■ What the task asks: Please count the lines in the rows below that contain the string "will", matching case exactly, and give only that number.

■ Data for processing:

━━━━━━

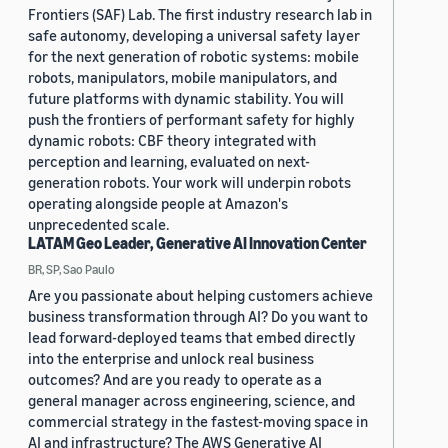
Frontiers (SAF) Lab. The first industry research lab in
safe autonomy, developing a universal safety layer
for the next generation of robotic systems: mobile
robots, manipulators, mobile manipulators, and
future platforms with dynamic stability. You will
push the frontiers of performant safety for highly
dynamic robots: CBF theory integrated with
perception and learning, evaluated on next-
generation robots. Your work will underpin robots
operating alongside people at Amazon's
unprecedented scale.
LATAM Geo Leader, Generative AI Innovation Center
BR, SP, Sao Paulo
Are you passionate about helping customers achieve
business transformation through AI? Do you want to
lead forward-deployed teams that embed directly
into the enterprise and unlock real business
outcomes? And are you ready to operate as a
general manager across engineering, science, and
commercial strategy in the fastest-moving space in
AI and infrastructure? The AWS Generative AI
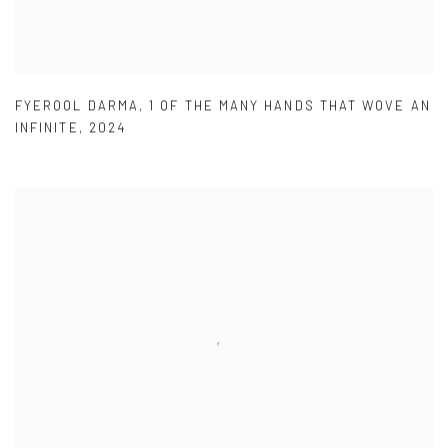
FYEROOL DARMA
,
1 OF THE MANY HANDS THAT WOVE AN
INFINITE
,
2024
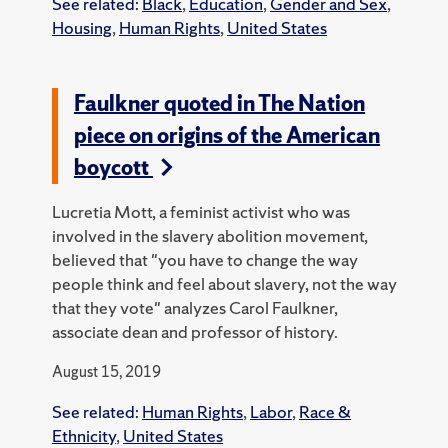
See related:
Black
,
Education
,
Gender and Sex
,
Housing
,
Human Rights
,
United States
Faulkner quoted in The Nation
piece on origins of the American
boycott
Lucretia Mott, a feminist activist who was
involved in the slavery abolition movement,
believed that "you have to change the way
people think and feel about slavery, not the way
that they vote" analyzes Carol Faulkner,
associate dean and professor of history.
August 15, 2019
See related:
Human Rights
,
Labor
,
Race &
Ethnicity
,
United States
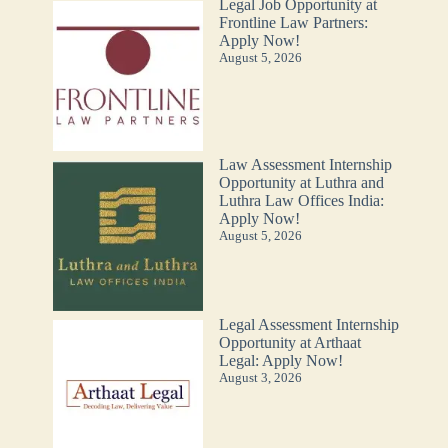
Legal Job Opportunity at
Frontline Law Partners:
Apply Now!
August 5, 2026
Law Assessment Internship
Opportunity at Luthra and
Luthra Law Offices India:
Apply Now!
August 5, 2026
Legal Assessment Internship
Opportunity at Arthaat
Legal: Apply Now!
August 3, 2026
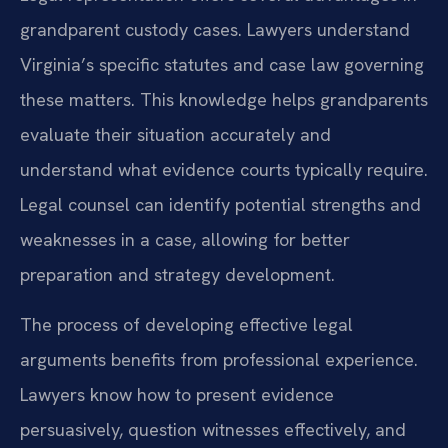
grandparent custody cases. Lawyers understand
Virginia’s specific statutes and case law governing
these matters. This knowledge helps grandparents
evaluate their situation accurately and
understand what evidence courts typically require.
Legal counsel can identify potential strengths and
weaknesses in a case, allowing for better
preparation and strategy development.
The process of developing effective legal
arguments benefits from professional experience.
Lawyers know how to present evidence
persuasively, question witnesses effectively, and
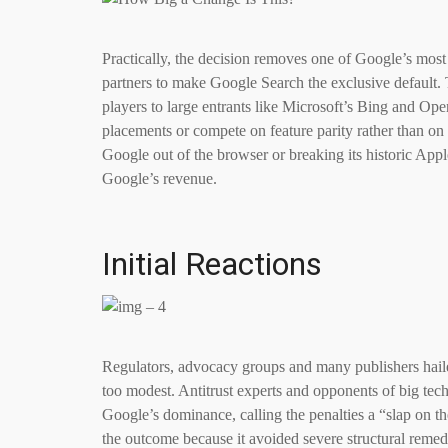
Practically, the decision removes one of Google’s most 
partners to make Google Search the exclusive default. 
players to large entrants like Microsoft’s Bing and Op
placements or compete on feature parity rather than on 
Google out of the browser or breaking its historic App
Google’s revenue.
Initial Reactions
Regulators, advocacy groups and many publishers hailed 
too modest. Antitrust experts and opponents of big tech 
Google’s dominance, calling the penalties a “slap on 
the outcome because it avoided severe structural remedi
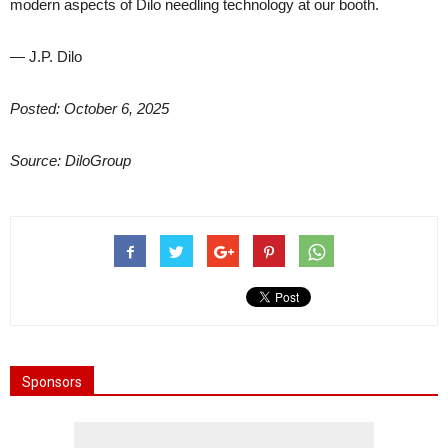
modern aspects of Dilo needling technology at our booth.
— J.P. Dilo
Posted: October 6, 2025
Source: DiloGroup
Sponsors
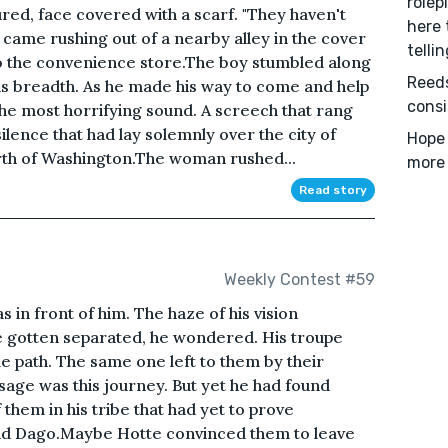
rolep
red, face covered with a scarf. "They haven't
here 
 came rushing out of a nearby alley in the cover
tellin
o the convenience store.The boy stumbled along
Reeds
s breadth. As he made his way to come and help
consi
he most horrifying sound. A screech that rang
silence that had lay solemnly over the city of
Hope 
orth of Washington.The woman rushed...
more 
Read story
Weekly Contest #59
in front of him. The haze of his vision
 gotten separated, he wondered. His troupe
e path. The same one left to them by their
ssage was this journey. But yet he had found
them in his tribe that had yet to prove
and Dago.Maybe Hotte convinced them to leave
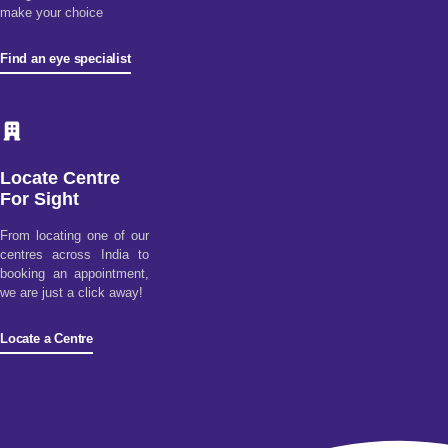
make your choice
Find an eye specialist
Locate Centre
For Sight
From locating one of our
centres across India to
booking an appointment,
we are just a click away!
Locate a Centre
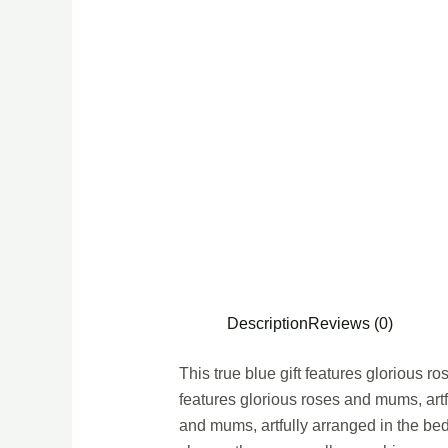
Description
Reviews (0)
This true blue gift features glorious r
features glorious roses and mums, artf
and mums, artfully arranged in the be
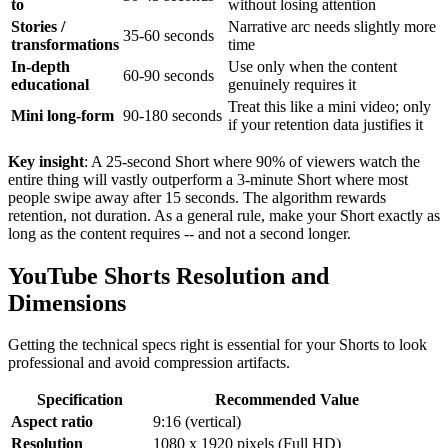
to
without losing attention
Stories /
Narrative arc needs slightly more
35-60 seconds
transformations
time
In-depth
Use only when the content
60-90 seconds
educational
genuinely requires it
Treat this like a mini video; only
Mini long-form
90-180 seconds
if your retention data justifies it
Key insight
: A 25-second Short where 90% of viewers watch the
entire thing will vastly outperform a 3-minute Short where most
people swipe away after 15 seconds. The algorithm rewards
retention, not duration. As a general rule, make your Short exactly as
long as the content requires -- and not a second longer.
YouTube Shorts Resolution and
Dimensions
Getting the technical specs right is essential for your Shorts to look
professional and avoid compression artifacts.
Specification
Recommended Value
Aspect ratio
9:16 (vertical)
Resolution
1080 x 1920 pixels (Full HD)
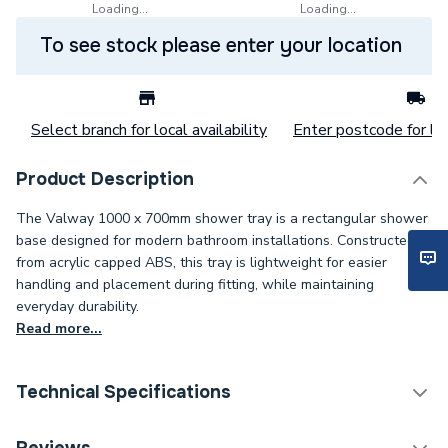
Loading...
Loading...
To see stock please enter your location
Select branch for local availability
Enter postcode for loc
Product Description
The Valway 1000 x 700mm shower tray is a rectangular shower
base designed for modern bathroom installations. Constructed
from acrylic capped ABS, this tray is lightweight for easier
handling and placement during fitting, while maintaining
everyday durability.
Read more...
Technical Specifications
Category Name
Rectangular Shower Trays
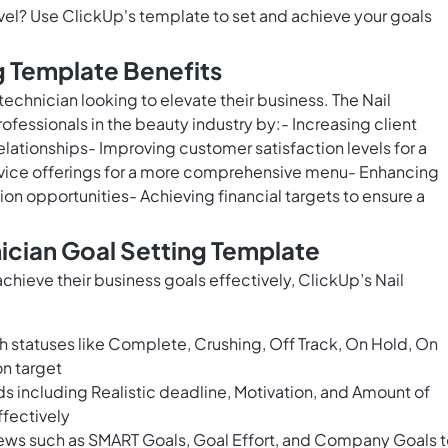
level? Use ClickUp's template to set and achieve your goals
g Template Benefits
l technician looking to elevate their business. The Nail
fessionals in the beauty industry by:- Increasing client
relationships- Improving customer satisfaction levels for a
rvice offerings for a more comprehensive menu- Enhancing
ion opportunities- Achieving financial targets to ensure a
nician Goal Setting Template
chieve their business goals effectively, ClickUp’s Nail
h statuses like Complete, Crushing, Off Track, On Hold, On
on target
ds including Realistic deadline, Motivation, and Amount of
ffectively
ews such as SMART Goals, Goal Effort, and Company Goals 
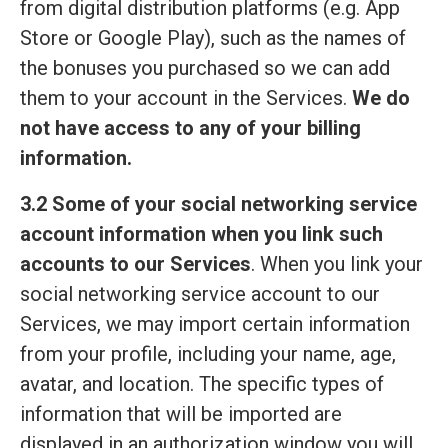
from digital distribution platforms (e.g. App
Store or Google Play), such as the names of
the bonuses you purchased so we can add
them to your account in the Services.
We do
not have access to any of your billing
information.
3.2 Some of your social networking service
account information when you link such
accounts to our Services
. When you link your
social networking service account to our
Services, we may import certain information
from your profile, including your name, age,
avatar, and location. The specific types of
information that will be imported are
displayed in an authorization window you will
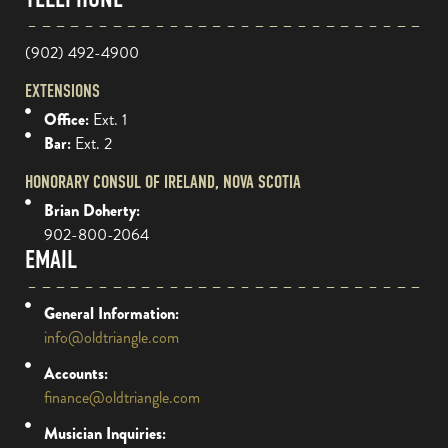
(902) 492-4900
EXTENSIONS
Office:
Ext. 1
Bar:
Ext. 2
HONORARY CONSUL OF IRELAND, NOVA SCOTIA
Brian Doherty:
902-800-2064
EMAIL
General Information:
info@oldtriangle.com
Accounts:
finance@oldtriangle.com
Musician Inquiries:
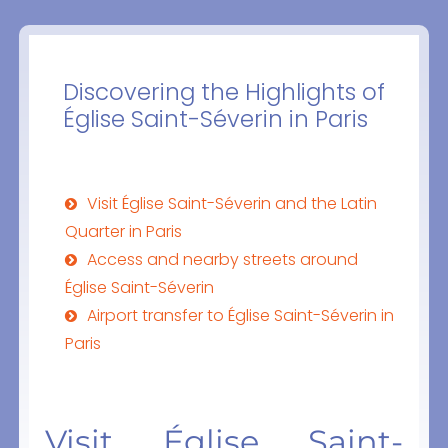
Discovering the Highlights of
Église Saint-Séverin in Paris
Visit Église Saint-Séverin and the Latin
Quarter in Paris
Access and nearby streets around
Église Saint-Séverin
Airport transfer to Église Saint-Séverin in
Paris
Visit Église Saint-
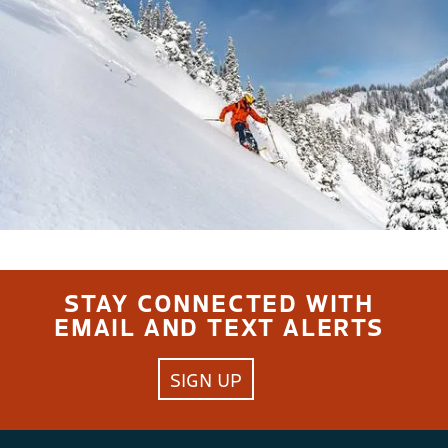
STAY CONNECTED WITH
EMAIL AND TEXT ALERTS
SIGN UP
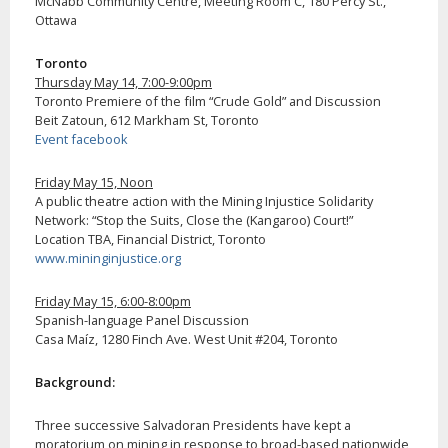
McNabb Community Centre, Meeting Room C, 180 Percy St.,
Ottawa
Toronto
Thursday May 14, 7:00-9:00pm
Toronto Premiere of the film “Crude Gold” and Discussion
Beit Zatoun, 612 Markham St, Toronto
Event facebook
Friday May 15, Noon
A public theatre action with the Mining Injustice Solidarity
Network: “Stop the Suits, Close the (Kangaroo) Court!”
Location TBA, Financial District, Toronto
www.mininginjustice.org
Friday May 15, 6:00-8:00pm
Spanish-language Panel Discussion
Casa Maíz, 1280 Finch Ave. West Unit #204, Toronto
Background:
Three successive Salvadoran Presidents have kept a
moratorium on mining in response to broad-based nationwide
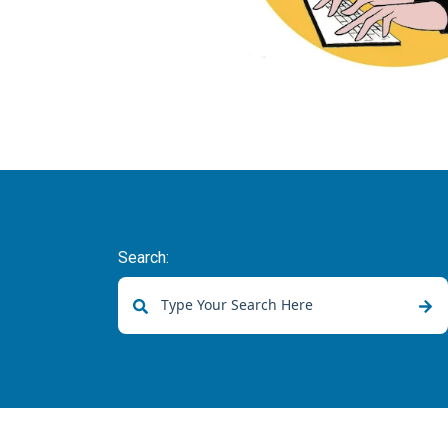
Search:
There are no suggestions because the sear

━━━━━━

■ Solution: 5